If you want to seriously upgrade your spiritual life this year, do this one habit: go to church.
It’s that simple. Going to church matters. The book of Acts shows that the early church met together regularly, being devoted to corporate worship (Acts 2:42-47). The book of Hebrews, which many Christians believe to be a manuscript of a sermon written to encourage the church, encourages believers to make a habit of meeting regularly for worship (Hebrews 10:25). The apostle Paul describes unity of Christ’s body, the church: “We, who are many, are one body in Christ, and individually members one of another” (Romans 12:5). We are individually members of one another. In other words, we are bound by Jesus’ blood to one another.
Going to church also matters because Christians are most healthy when they are connected to a church community. It is just not healthy for a believer to isolate themselves and watch sermons on YouTube every week. “Whoever isolates himself seeks his own desire,” the book of Proverbs says, “He breaks out against all sound judgment” (Proverbs 18:1). (Obviously, streaming services can play a role for those who are homebound or out of town. I’m not talking about these exceptions. In fact, the exceptions prove the rule). The corporate gathering of the church allows believers to live out the “one another” commands of the New Testament. The large group gathering also pushes believers to socialize with and move towards others than are markedly different than themselves. There is no sacrifice necessary if you only and ever gather with people who are just like you. But in the body of Christ, we are very likely to come across very different people. This requires sacrifice.

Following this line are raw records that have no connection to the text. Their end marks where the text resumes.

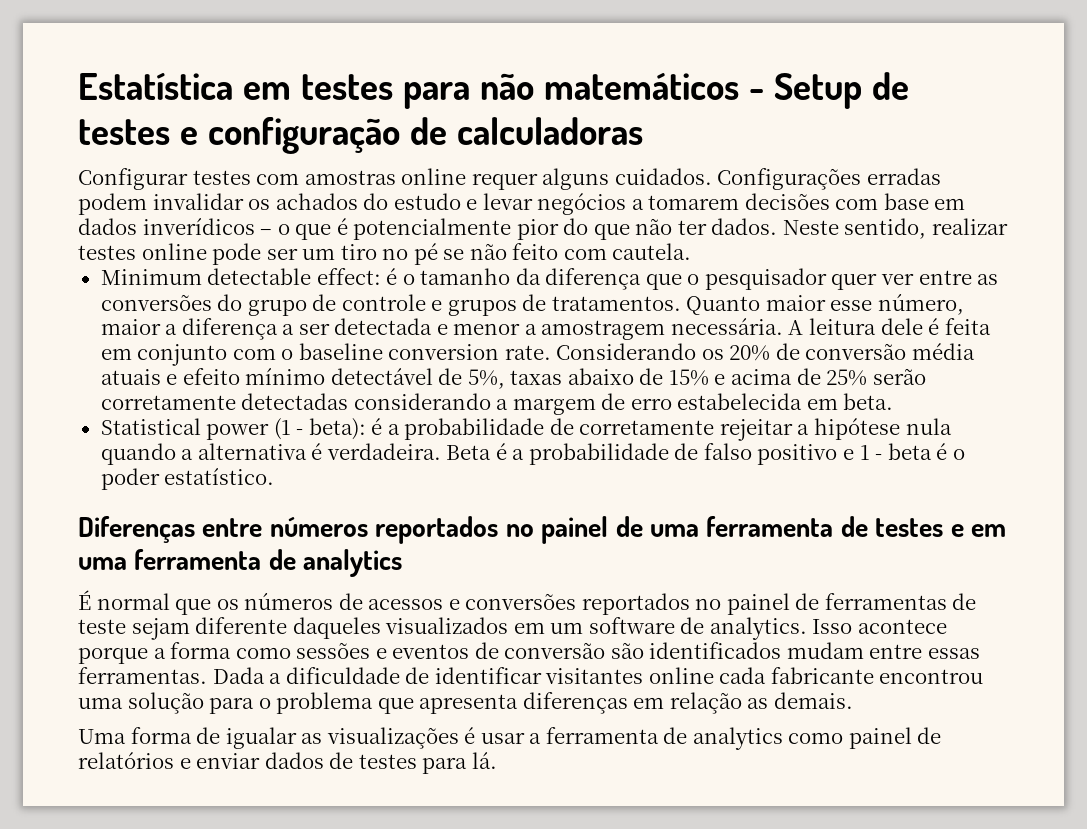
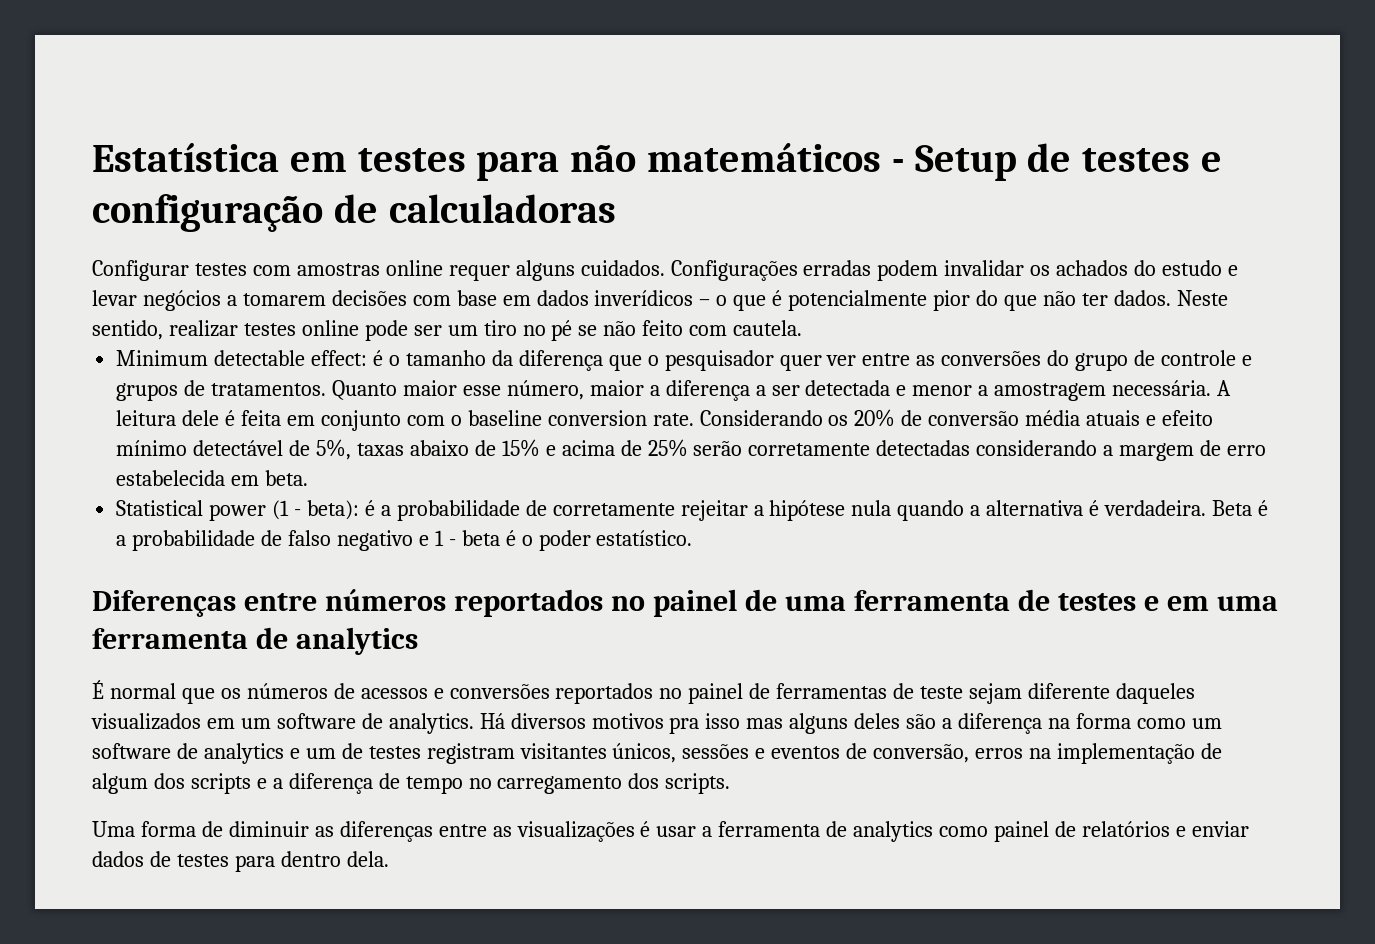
[757,444,838,465] positivo -> [336,530,413,551] negativo
[812,619,947,634] [78,642,980,664] [78,667,984,684] [78,692,853,714] Isso acontece porque a forma como sessões e eventos de conversão são identificados mudam entre essas ferramentas. Dada a dificuldade de identificar visitantes online cada fabricante encontrou uma solução para o problema que apresenta diferenças em relação as demais. -> [479,713,1222,734] [92,743,1222,764] [92,773,731,794] Há diversos motivos pra isso mas alguns deles são a diferença na forma como um software de analytics e um de testes registram visitantes únicos, sessões e eventos de conversão, erros na implementação de algum dos scripts e a diferença de tempo no carregamento dos scripts.
[225,727,297,749] igualar -> [228,821,487,842] diminuir as diferenças entre
[471,752,497,769] lá. -> [280,851,389,867] dentro dela.

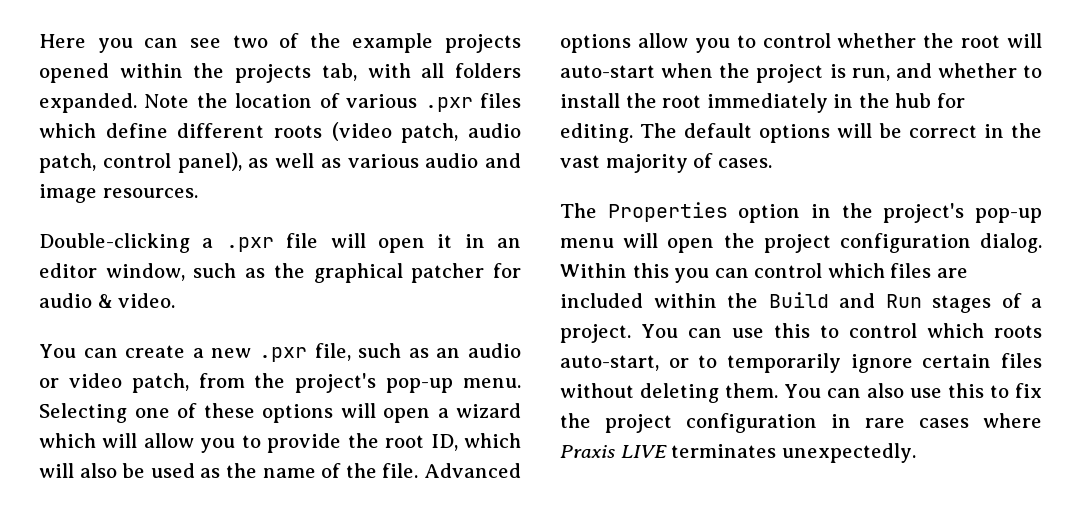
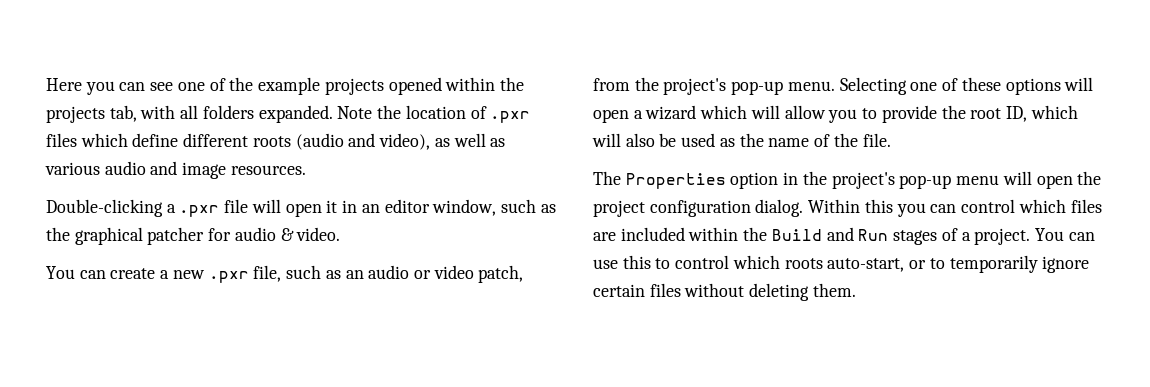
[232,35,268,48] two -> [177,82,205,91] one
[346,94,418,108] various -> (487, 112) none
[331,122,522,143] [39,152,242,173] (video patch, audio patch, control panel), -> [295,133,431,150] (audio and video),
[424,463,522,478] [560,33,1042,53] [560,63,1042,83] [560,93,965,113] [560,123,1042,143] [560,153,772,173] Advanced options allow you to control whether the root will auto-start when the project is run, and whether to install the root immediately in the hub for editing. The default options will be correct in the vast majority of cases. -> (891, 140) none
[784,383,1042,398] [560,413,1042,433] [560,443,916,463] You can also use this to fix the project configuration in rare cases where Praxis LIVE terminates unexpectedly. -> (856, 290) none

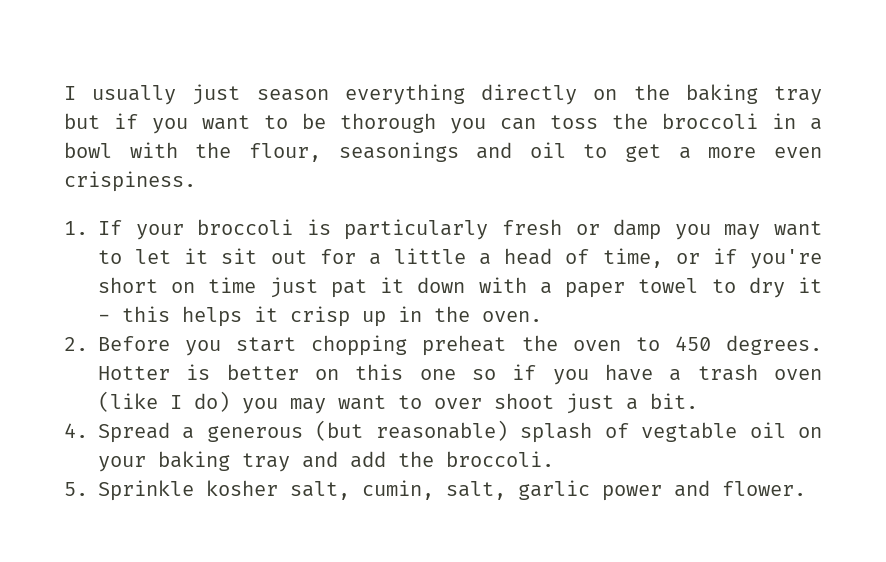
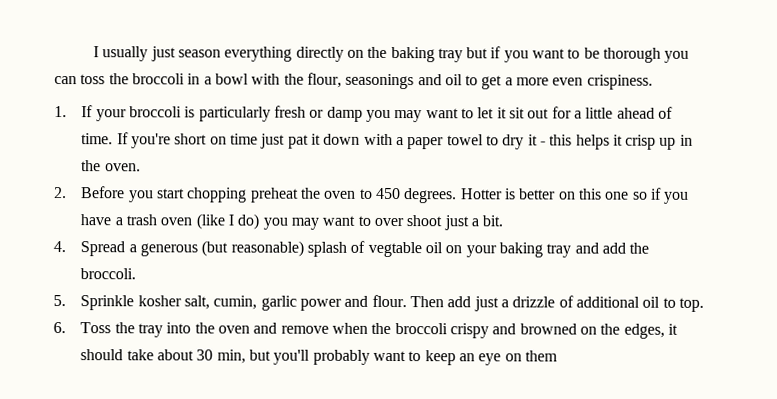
[479,248,737,268] a head of time, or if -> [616,106,673,119] [81,132,129,145] ahead of time. If
[446,481,506,500] salt, -> (258, 302) none
[722,481,806,496] flower. -> [371,294,704,312] [53,322,678,339] [80,349,558,366] flour. Then add just a drizzle of additional oil to top. // 6. Toss the tray into the oven and remove when the broccoli crispy and browned on the edges, it should take about 30 min, but you'll probably want to keep an eye on them

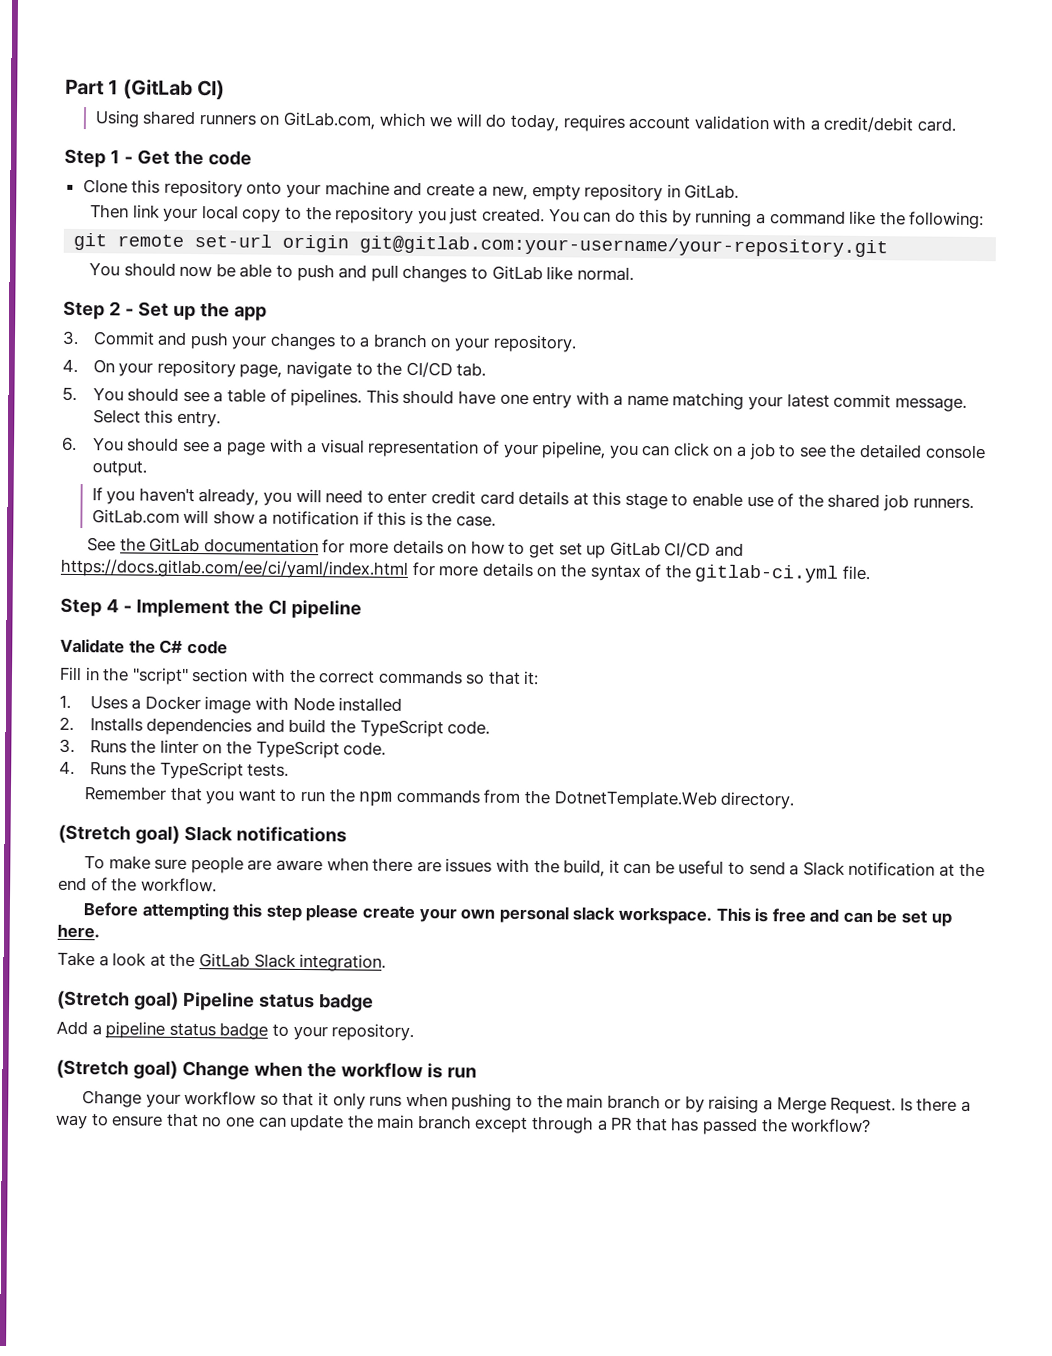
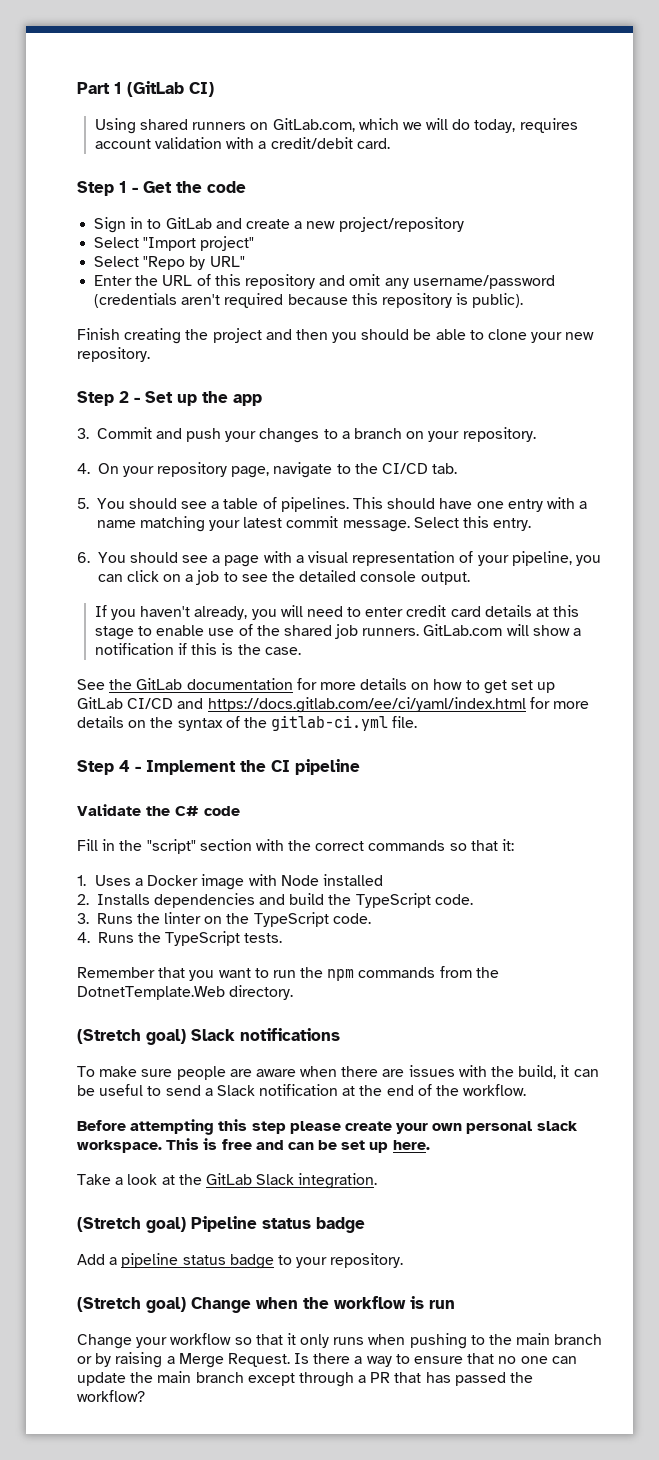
[82,179,740,202] [90,204,985,230] [73,232,889,258] [89,262,634,283] Clone this repository onto your machine and create a new, empty repository in GitLab. // Then link your local copy to the repository you just created. You can do this by running a command like the following: // git remote set-url origin git@gitlab.com:your-username/your-repository.git // You should now be able to push and pull changes to GitLab like normal. -> [94,217,464,233] [94,236,255,251] [94,256,245,270] [94,274,555,289] [94,293,524,308] [77,328,595,344] [77,347,150,362] Sign in to GitLab and create a new project/repository // Select "Import project" // Select "Repo by URL" // Enter the URL of this repository and omit any username/password (credentials aren't required because this repository is public). // Finish creating the project and then you should be able to clone your new repository.

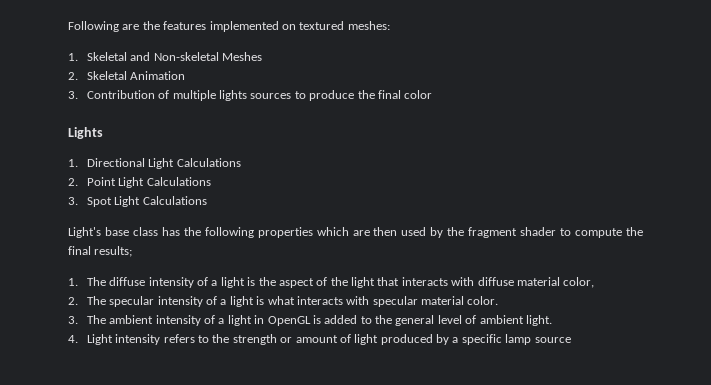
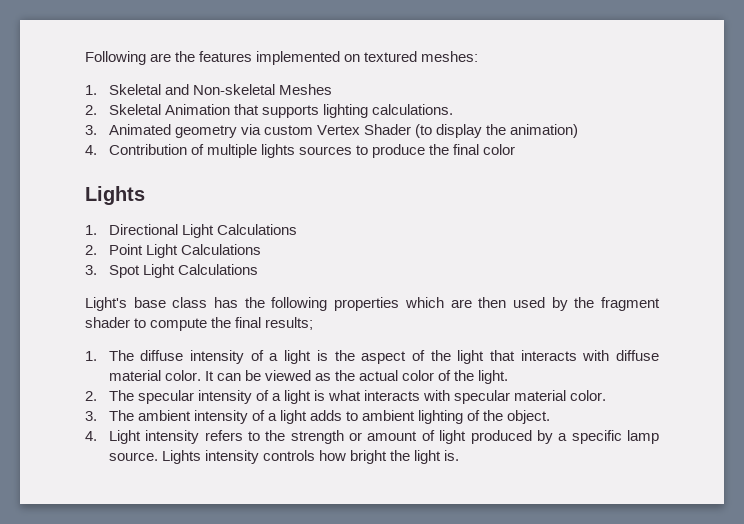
[68,91,78,99] // 3. -> [233,104,453,118] [85,124,579,138] [85,145,97,155] that supports lighting calculations. // 3. Animated geometry via custom Vertex Shader (to display the animation) // 4.
[563,277,595,288] color, -> [164,370,509,384] color. It can be viewed as the actual color of the light.
[254,315,552,326] in OpenGL is added to the general level of ambient light. -> [310,410,551,424] adds to ambient lighting of the object.
[534,337,571,343] source -> [108,450,460,464] source. Lights intensity controls how bright the light is.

Furthermore, the corporate worship of the church is only place to receive the sacraments of baptism and the Lord’s Supper. So often, evangelicals denigrate the sacraments as a means of spiritual growth. Almost every other theological tradition of the Christian faith makes the practice of Communion central to it’s spirituality. Yet, when was the last time you heard a sermon, or read a book, that placed the sacraments in a high place for evangelicals? Yet the apostle Paul devotes two significant sections in 1 Corinthians to Communion (1 Corinthians 10:17-22; 11:17-34). Paul also recognized that Communion was built upon the instructions of Jesus in the Upper Room, which is found in Matthew, Mark, and Luke. And the Lord’s Supper was a practice that Paul expected the church to continue until the return of Christ (1 Corinthians 10:26). Clearly, Communion was a central, consistent practice of the church from the very beginning.
Moreover, the Protestant Reformers formulated that the “proper administration of the sacraments”was one of the essential marks of a church! So here’s a question to ponder. What is a more valuable practice for growth: the Lord’s Supper or daily devotions? Now, I’m not trying to denigrate reading the Bible every day. That’s a great thing! I guess my point is this: Sometimes we make Christian growth more complicated than it needs to be. The Bible itself sees going to church—gathering together to hear the word preached, to partake in Communion, and to encourage other believers, as a foundational and central practice. Even if your other spiritual practices don’t take off, remember that going to church is foundational for the Christian life. It is a “keystone” habit, a habit which creates a cascade of other good changes in our lives.
So even if your life gets off to a rocky start in 2023, even if your Bible reading plan has failed six days in, even if you have sinned spectacularly and feel like a failure, even if your grand plans for the year have unraveled already, do ONE THING this week: go to church.